The company sent him an email saying "because of this denial, National Grid has stopped processing all applications for new or expanded gas service in Brooklyn, Queens, and on Long Island for commercial, industrial, and residential consumers."
"It makes me feel like my hands are tied I don't know what to do. I have a family to provide for I just don't know what to do," Nunez told CBS2's Jessica Moore.
"I even bumped into two National Grid employees at 7-Eleven and asked them 'what's going on?' They said politics,'" the homeowner added.
Nunez is currently paying the mortgage on his house and renting an apartment during renovations. That lease is up Nov. 1 and he says without gas in the new house, he has no idea where his family is going to live.
National Grid claims there is a low gas supply and tells CBS2 that "any incremental gas load will exacerbate the current gas shortage."

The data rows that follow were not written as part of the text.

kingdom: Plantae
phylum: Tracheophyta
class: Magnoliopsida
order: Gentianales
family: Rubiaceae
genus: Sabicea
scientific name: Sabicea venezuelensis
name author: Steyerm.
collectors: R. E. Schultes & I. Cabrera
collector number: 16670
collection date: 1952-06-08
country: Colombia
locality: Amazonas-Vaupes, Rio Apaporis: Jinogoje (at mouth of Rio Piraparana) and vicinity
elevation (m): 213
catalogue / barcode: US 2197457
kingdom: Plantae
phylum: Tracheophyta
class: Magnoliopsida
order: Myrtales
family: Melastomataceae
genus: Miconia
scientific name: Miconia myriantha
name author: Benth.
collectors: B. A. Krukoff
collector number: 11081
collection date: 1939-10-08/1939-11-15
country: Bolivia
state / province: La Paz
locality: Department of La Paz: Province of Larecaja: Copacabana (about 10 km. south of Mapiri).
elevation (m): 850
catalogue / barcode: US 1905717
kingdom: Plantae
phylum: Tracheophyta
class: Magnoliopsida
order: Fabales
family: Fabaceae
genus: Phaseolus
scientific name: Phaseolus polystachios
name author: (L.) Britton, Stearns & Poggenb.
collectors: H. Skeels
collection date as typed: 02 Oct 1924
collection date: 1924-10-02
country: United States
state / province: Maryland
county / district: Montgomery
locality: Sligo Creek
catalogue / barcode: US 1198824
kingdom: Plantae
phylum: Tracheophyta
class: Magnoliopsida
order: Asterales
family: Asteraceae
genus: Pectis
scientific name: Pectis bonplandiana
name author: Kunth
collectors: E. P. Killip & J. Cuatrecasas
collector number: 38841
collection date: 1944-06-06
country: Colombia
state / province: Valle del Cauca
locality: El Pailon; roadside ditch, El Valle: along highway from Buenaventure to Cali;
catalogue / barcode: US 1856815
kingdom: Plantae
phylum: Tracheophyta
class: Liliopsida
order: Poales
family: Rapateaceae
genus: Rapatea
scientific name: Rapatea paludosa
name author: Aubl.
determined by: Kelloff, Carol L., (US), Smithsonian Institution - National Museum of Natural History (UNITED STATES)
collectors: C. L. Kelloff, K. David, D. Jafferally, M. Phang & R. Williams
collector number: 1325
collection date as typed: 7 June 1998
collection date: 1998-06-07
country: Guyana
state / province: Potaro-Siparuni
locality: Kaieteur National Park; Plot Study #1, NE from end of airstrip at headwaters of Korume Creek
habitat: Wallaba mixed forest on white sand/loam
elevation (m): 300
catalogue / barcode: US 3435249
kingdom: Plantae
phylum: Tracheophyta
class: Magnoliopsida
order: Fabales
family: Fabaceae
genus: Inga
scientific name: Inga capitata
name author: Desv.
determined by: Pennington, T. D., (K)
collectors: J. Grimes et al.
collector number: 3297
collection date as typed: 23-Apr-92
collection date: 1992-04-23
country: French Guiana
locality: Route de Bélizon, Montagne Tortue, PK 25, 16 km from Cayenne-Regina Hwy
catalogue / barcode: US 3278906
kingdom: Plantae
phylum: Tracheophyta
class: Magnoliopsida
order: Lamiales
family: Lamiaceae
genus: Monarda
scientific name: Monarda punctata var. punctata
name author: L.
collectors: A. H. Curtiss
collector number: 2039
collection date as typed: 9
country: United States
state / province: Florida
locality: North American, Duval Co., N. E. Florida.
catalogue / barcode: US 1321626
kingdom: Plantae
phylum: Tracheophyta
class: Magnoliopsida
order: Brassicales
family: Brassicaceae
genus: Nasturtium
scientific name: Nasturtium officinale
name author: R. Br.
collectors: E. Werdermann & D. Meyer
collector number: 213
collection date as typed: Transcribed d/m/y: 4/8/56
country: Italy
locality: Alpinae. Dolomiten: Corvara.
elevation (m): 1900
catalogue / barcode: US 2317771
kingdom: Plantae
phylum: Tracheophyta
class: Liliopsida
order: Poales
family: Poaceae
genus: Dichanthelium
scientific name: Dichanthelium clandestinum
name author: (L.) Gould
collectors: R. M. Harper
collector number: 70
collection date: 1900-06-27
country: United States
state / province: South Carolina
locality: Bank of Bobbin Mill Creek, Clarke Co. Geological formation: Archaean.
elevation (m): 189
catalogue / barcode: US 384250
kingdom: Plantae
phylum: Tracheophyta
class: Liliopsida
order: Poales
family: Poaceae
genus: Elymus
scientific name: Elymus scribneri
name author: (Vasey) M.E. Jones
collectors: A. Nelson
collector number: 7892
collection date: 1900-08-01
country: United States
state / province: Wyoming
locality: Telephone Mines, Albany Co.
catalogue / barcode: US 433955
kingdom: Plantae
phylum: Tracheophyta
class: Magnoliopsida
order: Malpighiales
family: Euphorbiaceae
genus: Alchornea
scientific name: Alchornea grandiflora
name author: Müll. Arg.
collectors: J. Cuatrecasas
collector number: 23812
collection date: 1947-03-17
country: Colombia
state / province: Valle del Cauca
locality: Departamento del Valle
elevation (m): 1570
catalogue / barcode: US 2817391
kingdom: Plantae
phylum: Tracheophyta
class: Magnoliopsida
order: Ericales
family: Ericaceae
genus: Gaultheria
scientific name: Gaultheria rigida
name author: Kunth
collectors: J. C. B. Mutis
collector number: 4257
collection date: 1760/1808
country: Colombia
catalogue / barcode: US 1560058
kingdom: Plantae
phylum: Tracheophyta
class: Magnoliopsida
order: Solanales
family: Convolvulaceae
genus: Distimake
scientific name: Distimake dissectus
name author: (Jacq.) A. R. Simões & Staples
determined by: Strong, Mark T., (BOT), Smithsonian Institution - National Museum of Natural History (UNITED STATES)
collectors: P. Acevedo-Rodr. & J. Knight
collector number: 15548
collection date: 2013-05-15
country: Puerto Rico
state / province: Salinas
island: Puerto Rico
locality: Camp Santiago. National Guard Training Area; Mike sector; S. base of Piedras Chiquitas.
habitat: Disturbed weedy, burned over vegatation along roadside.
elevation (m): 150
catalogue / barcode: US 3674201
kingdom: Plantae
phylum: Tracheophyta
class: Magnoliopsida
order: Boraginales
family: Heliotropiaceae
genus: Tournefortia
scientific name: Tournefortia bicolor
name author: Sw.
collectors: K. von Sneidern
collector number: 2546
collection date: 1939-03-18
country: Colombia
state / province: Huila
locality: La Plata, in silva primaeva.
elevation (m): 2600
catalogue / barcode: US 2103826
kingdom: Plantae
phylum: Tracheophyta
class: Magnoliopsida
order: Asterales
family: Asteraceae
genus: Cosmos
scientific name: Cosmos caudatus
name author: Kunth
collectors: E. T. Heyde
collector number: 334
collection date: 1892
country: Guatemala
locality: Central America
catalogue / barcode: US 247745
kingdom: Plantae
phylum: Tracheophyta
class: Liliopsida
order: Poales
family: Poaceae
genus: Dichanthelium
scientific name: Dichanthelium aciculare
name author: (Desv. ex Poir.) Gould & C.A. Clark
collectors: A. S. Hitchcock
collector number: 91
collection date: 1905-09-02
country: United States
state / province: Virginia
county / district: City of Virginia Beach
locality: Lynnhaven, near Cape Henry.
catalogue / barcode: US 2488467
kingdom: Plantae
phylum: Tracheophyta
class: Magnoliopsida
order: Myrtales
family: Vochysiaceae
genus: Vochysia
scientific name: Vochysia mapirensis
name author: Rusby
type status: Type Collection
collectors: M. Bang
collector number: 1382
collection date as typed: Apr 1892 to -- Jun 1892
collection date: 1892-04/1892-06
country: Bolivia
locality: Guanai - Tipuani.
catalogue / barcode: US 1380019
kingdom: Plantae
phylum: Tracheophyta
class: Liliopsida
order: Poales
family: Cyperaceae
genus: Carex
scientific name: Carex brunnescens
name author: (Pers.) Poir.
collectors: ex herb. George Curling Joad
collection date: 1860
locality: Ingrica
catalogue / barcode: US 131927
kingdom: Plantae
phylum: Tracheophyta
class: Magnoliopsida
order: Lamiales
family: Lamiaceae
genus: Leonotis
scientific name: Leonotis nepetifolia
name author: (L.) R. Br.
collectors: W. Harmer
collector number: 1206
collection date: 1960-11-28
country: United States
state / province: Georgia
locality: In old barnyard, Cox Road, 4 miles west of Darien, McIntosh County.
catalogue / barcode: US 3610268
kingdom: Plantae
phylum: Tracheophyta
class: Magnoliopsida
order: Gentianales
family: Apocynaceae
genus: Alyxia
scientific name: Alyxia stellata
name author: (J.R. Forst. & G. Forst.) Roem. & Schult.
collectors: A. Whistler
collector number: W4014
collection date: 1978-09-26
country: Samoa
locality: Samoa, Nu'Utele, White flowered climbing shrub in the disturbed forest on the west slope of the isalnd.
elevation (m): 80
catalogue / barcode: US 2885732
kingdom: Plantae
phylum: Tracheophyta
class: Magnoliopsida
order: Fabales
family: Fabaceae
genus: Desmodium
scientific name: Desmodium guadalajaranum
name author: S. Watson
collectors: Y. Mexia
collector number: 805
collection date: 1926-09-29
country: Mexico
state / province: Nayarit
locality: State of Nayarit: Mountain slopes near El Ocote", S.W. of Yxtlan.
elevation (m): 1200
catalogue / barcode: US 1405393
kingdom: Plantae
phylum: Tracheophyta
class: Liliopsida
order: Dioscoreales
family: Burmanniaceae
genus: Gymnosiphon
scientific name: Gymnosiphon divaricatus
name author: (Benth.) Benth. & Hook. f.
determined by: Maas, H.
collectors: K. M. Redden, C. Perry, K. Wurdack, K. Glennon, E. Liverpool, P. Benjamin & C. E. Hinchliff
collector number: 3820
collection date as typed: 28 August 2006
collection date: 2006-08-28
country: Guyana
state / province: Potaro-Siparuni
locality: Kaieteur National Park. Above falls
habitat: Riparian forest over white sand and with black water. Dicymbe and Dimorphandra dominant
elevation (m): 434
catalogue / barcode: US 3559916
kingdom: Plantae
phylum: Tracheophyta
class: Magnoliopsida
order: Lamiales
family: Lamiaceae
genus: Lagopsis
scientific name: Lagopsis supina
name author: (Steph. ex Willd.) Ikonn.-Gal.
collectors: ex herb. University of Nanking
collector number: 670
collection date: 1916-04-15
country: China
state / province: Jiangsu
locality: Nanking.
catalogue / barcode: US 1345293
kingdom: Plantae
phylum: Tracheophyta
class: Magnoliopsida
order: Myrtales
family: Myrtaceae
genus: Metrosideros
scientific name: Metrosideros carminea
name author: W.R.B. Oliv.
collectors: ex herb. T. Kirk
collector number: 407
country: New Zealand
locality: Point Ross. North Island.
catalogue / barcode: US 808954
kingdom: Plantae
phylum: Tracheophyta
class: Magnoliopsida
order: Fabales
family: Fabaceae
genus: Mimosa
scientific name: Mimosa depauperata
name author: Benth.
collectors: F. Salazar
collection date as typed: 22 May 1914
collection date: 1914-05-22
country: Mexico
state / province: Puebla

CBS2 asked Gov. Cuomo about it.
"Why is National Grid allowed to do this stuff to people, to senior citizens, to small businesses?" Jessica Moore asked.
"They're not," Gov. Cuomo replied.
"This guy has no one else to turn to no other option," Moore continued, pressing the governor for more answers. "Isn't that a problem when one utility holds this monopoly over hundreds of thousands, millions of people?"
"Well, yea… That's why I called for an investigation into them because I am very wary of them. I think they may be creating political pressure to get their pipeline approved and people are suffering real hardship," Cuomo added.
Nunez says he hopes the investigation shows National Grid is playing politics with people's lives, so he and his family can get back to living theirs.
Right now, there are roughly 2,600 customers in Brooklyn, Queens, and Long Island to whom National Grid is refusing service.